Hubiera deseado tomar ese olor entre mis brazos y besarlo.
Le di una
almohada y le ayudé a hacer su cama improvisada, a fin de bailar con él ese
lento ballet del no-me-toques. Hubiera podido arreglármelas para rozar su piel
pero, al tiempo que me movía lo más cerca de él, me esforzaba en respetar su
voluntad. Dos cometas ardientes lanzados a vertiginosa velocidad que se
encuentran el uno con el otro, aunque desde tierra parecen inmóviles, y
procuran desviar ligeramente su trayectoria con tal de retrasar el éxtasis de
su desintegración recíproca.
Tomé la
colcha de satén azul y la extendí sobre las mantas para que su cama fuera más
suave. Me hubiese gustado ser su colcha, que durmiese sobre mí y se diese mil
vueltas, con todo su cuerpo herido de amor… «Sin embargo, yo, antes que recibir
muestras de amor llegadas del país del espíritu, antes que sobrevivir, siempre
enamorada, en el Hades o en la vida futura, prefiero convertirme contigo en
flor de ciruelo bermejo, en flor de adelfa. Entonces las mariposas que liban el
polen nos unirán», dijo un poeta.
Sentada
sobre la sábana, acabé de desnudarme lentamente –sujetador, bragas, zapatos,
medias. Él se había acurrucado a mis pies, la cara a la altura de mi vientre,
muy cerca. Estaba erecto. Pero no quiso que le acariciase, ni siquiera
acariciarse para mí o acariciarme. Se levantó a apagar la luz; toda su carne
vedada e irresistiblemente tentadora atravesó las sombras para luego no venir
conmigo.
«La
primera noche no…» Cubrí con la sábana mi cuerpo desnudo y, hecha un ovillo,
intenté dormir. Tenía los ojos abiertos en la oscuridad. ¿Por qué miramos la
penumbra cuando no hay nada que ver, y aun si hubiera un fabuloso espectáculo
no veríamos más que lo que se mueve tras las pupilas? Pero siempre hay una luz
que, desde el fondo de la más oscura noche, asciende como un reflejo lejano de
las pupilas, y sin duda eso es lo que esperan nuestros ojos fijos.

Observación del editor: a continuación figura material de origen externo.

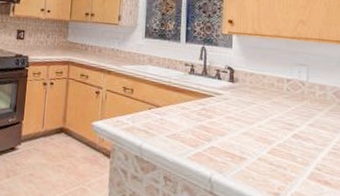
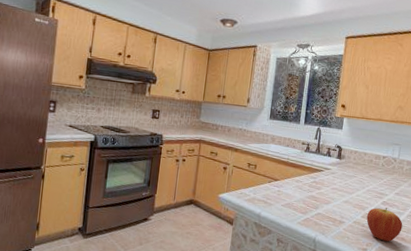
fruit: none [274,142,324,185] -> present [366,208,403,242]

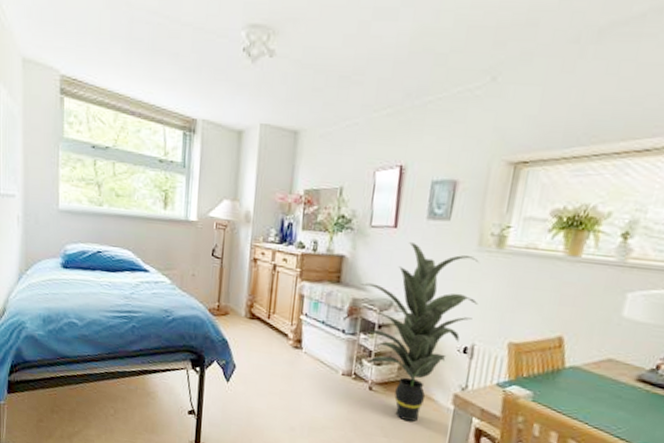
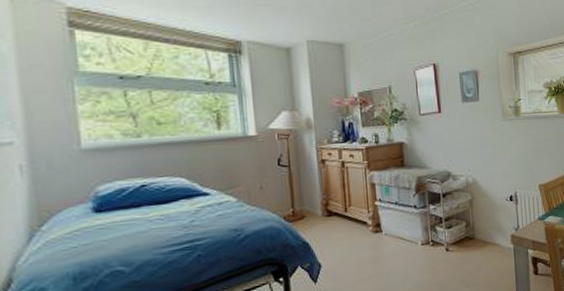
indoor plant: present [361,242,479,422] -> none [422,122,512,269]

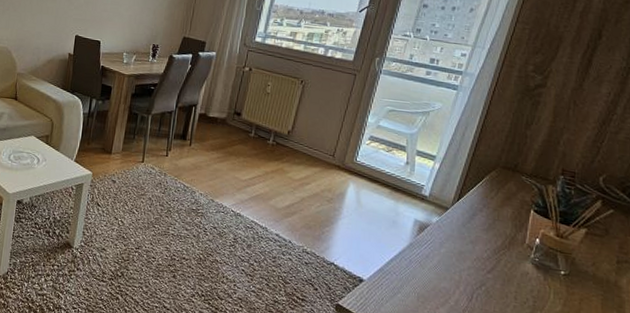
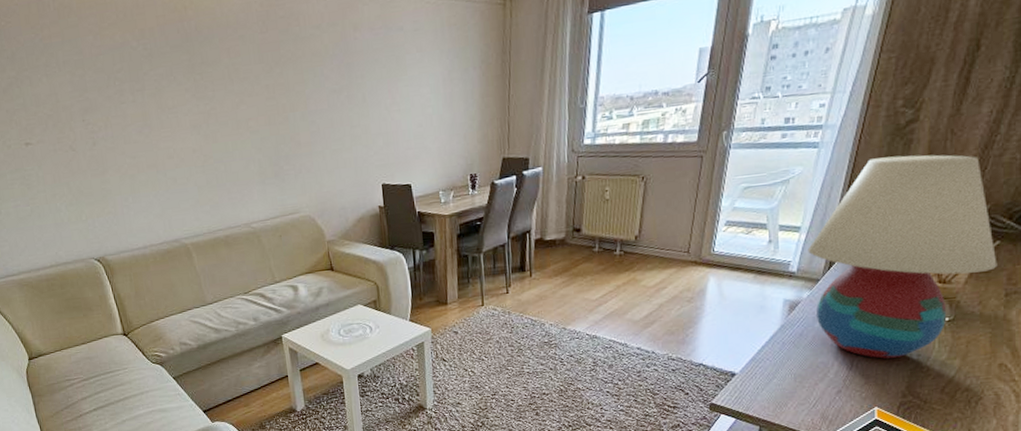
table lamp: none [440,110,611,300] -> present [808,154,997,359]

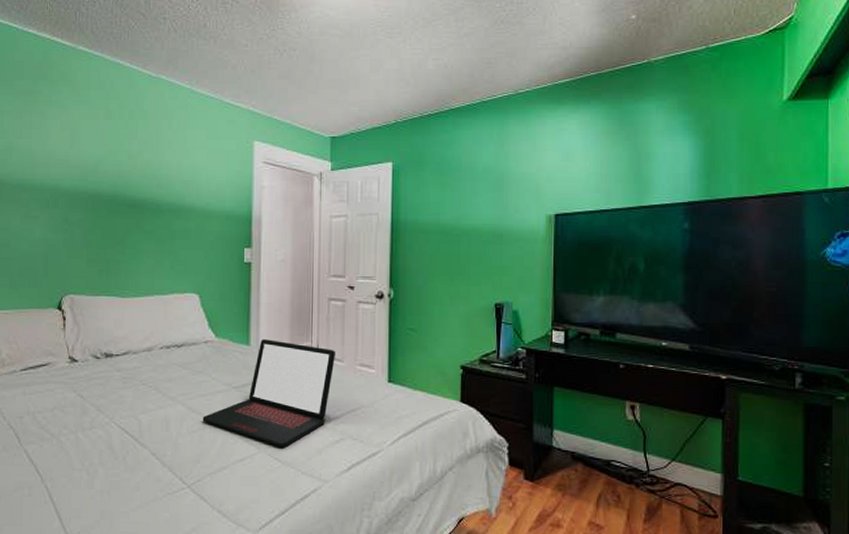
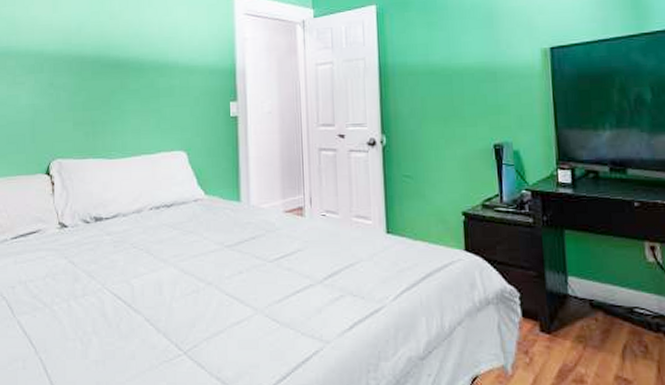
laptop: present [202,339,335,446] -> none [196,194,330,306]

Le oía respirar, yo contenía mi respiración para oírle mejor. También él se revolvía en su lecho. Yo tenía calor. Aparté la sábana hasta el borde de la cama con las manos y los pies. Comencé a urdir rebeliones y a forjar frases en mi cabeza, a buscar explicaciones. Él no era impotente, eso lo había comprobado. ¿Entonces?
Pero,
apenas surgidas, las frases y las rebeliones se desvanecían en el espacio
infinito de mi amor, se enroscaban en la cuerda de mi tenso deseo, tenso entre
mis muslos como un falo que proyectaba un flujo continuo de fantasmas sobre él,
que, tumbado a mis pies, se atormentaba.
Acurrucada
con las piernas encogidas, y adoptando la respiración regular del sueño, dejé
que mis nalgas se desbordasen de la cama, por encima de él.
Le
presenté mis nalgas y mi espalda, donde ésta se hiende y se hincha para hacer
de dos almohadas la alegría herida de los hombres, y traza un camino a su arma
de amor. Con el aliento profundo de la durmiente, dejé que mis nalgas ofrecieran su luz y propusieran su sombra, por
amor lo hice, por amor lo comprendió, y terminó durmiéndose.
Yo ahora
escuchaba su aliento de durmiente, su aliento que me parecía notar en mis
nalgas fuera de la cama, y me sentía tan bien que ya no intentaba dormirme,
pero me dormí.
Así fue nuestra primera noche, su aliento en mi carne, su aliento sosegado que subía hasta allí donde tengo más carne, y mi carne, relajada, fiel y cariñosa, que desde arriba velaba por él.